But the court action provoked outrage and laid bare the fact that some medicines are priced at eight to ten times the cost of their manufacture and distribution (excluding research expenses).

The pharmaceutical companies maintain that their primary reason for supporting the RPM law is to protect small chemists and pharmaceuticals from being forced out of business through competition from the supermarkets.

The Community Pharmacy Action Group (CAPG), which was campaigning for the retention of RPM, claims that 12,000 local pharmacists could disappear as a result of the court ruling.

But critics say it is not through the “goodness of their hearts” that the drugs giants have pledged to support the small pharmacies.

One industry insider says: “These companies sell not only OTC medicines to the small pharmacies but a whole range of products – from Anadin to foot creams and even energy drinks. If these smaller outlets were to shut down, that would affect a large volume of their sales.”

A recent research note by analysts at brokerage WestLB Panmure claims that GSK’s profits are likely to be virtually unaffected by the price reductions since OTC products constitute only one per cent of the company’s UK sales.

The analysts say companies such as SSL International, maker of Remegel antacid, which rely more heavily on OTC brands, will be more vulnerable to the removal of RPM.

Activity list:
1) List every organization named in the passage on retail price maintenance.
2) Set down, word for word, the part of the passage on retail price maintenance between "The pharmaceutical companies" and "from the supermarkets.", inclusive.
The lines have nothing to do with the work here.

Provided material:

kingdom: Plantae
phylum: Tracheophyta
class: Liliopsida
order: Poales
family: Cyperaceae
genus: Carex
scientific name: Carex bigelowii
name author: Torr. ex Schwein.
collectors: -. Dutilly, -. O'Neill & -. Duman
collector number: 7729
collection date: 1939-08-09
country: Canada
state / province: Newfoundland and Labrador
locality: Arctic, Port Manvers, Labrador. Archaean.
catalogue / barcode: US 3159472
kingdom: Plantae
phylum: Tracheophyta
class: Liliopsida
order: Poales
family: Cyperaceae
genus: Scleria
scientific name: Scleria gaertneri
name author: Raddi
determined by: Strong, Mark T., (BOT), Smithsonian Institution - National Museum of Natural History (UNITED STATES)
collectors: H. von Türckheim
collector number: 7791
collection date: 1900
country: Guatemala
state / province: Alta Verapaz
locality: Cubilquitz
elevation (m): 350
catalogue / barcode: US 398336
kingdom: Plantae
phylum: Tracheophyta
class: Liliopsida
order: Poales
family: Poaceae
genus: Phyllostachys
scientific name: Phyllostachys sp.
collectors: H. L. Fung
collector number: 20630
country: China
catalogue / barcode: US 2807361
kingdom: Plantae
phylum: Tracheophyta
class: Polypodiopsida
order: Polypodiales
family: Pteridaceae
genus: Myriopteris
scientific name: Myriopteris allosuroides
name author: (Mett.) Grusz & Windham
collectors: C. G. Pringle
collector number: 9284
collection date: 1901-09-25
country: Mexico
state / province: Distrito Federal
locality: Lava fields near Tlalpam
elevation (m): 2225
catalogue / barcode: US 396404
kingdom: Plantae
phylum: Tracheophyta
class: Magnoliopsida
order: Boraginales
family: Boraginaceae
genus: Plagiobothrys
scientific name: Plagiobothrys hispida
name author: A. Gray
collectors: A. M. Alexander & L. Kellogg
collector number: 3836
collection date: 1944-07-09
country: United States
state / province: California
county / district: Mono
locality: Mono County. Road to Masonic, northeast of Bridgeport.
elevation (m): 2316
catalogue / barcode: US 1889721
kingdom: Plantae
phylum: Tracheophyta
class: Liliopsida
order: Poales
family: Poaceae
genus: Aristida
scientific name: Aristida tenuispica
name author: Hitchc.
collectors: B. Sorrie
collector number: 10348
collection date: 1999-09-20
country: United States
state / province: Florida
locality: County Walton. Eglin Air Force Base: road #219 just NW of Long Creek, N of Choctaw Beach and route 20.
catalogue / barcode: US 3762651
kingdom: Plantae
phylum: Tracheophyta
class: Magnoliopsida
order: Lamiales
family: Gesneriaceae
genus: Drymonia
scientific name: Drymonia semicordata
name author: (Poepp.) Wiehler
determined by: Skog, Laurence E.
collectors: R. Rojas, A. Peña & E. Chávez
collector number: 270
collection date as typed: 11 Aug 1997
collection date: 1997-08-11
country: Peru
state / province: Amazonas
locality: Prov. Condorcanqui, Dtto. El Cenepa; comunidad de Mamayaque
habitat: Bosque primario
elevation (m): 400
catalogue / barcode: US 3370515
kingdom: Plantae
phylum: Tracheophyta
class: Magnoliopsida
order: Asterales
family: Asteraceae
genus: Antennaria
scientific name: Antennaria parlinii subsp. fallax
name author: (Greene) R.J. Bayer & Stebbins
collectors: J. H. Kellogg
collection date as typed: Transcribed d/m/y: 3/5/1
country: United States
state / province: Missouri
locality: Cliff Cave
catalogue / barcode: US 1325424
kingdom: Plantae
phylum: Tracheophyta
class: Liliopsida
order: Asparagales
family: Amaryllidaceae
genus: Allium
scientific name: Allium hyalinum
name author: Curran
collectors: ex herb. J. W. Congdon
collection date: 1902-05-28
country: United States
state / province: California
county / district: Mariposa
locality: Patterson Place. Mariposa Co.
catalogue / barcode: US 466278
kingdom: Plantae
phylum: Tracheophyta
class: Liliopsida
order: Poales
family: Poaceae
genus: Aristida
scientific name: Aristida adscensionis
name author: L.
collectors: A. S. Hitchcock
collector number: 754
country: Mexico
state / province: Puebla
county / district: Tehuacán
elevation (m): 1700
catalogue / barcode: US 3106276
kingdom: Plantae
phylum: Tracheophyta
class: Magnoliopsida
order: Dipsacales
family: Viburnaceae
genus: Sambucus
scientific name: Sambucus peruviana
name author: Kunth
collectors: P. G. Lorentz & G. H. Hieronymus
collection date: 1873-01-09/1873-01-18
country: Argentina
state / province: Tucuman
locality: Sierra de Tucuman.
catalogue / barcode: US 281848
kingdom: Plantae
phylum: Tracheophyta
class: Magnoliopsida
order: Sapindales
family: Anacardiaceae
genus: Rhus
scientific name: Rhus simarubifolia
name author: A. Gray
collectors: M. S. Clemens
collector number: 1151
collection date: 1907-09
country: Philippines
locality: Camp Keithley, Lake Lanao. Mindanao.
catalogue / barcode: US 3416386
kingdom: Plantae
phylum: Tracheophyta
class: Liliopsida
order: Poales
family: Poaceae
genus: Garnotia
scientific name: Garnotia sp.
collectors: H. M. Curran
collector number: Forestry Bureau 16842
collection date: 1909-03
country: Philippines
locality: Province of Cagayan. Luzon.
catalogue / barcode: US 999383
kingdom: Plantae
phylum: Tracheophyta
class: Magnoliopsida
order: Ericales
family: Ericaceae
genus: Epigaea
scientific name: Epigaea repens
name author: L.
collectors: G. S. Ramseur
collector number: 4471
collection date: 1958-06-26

List of answers:
1) Community Pharmacy Action Group (CAPG), WestLB Panmure, GSK, SSL International

2)
The pharmaceutical companies maintain that their primary reason for supporting the RPM law is to protect small chemists and pharmaceuticals from being forced out of business through competition from the supermarkets.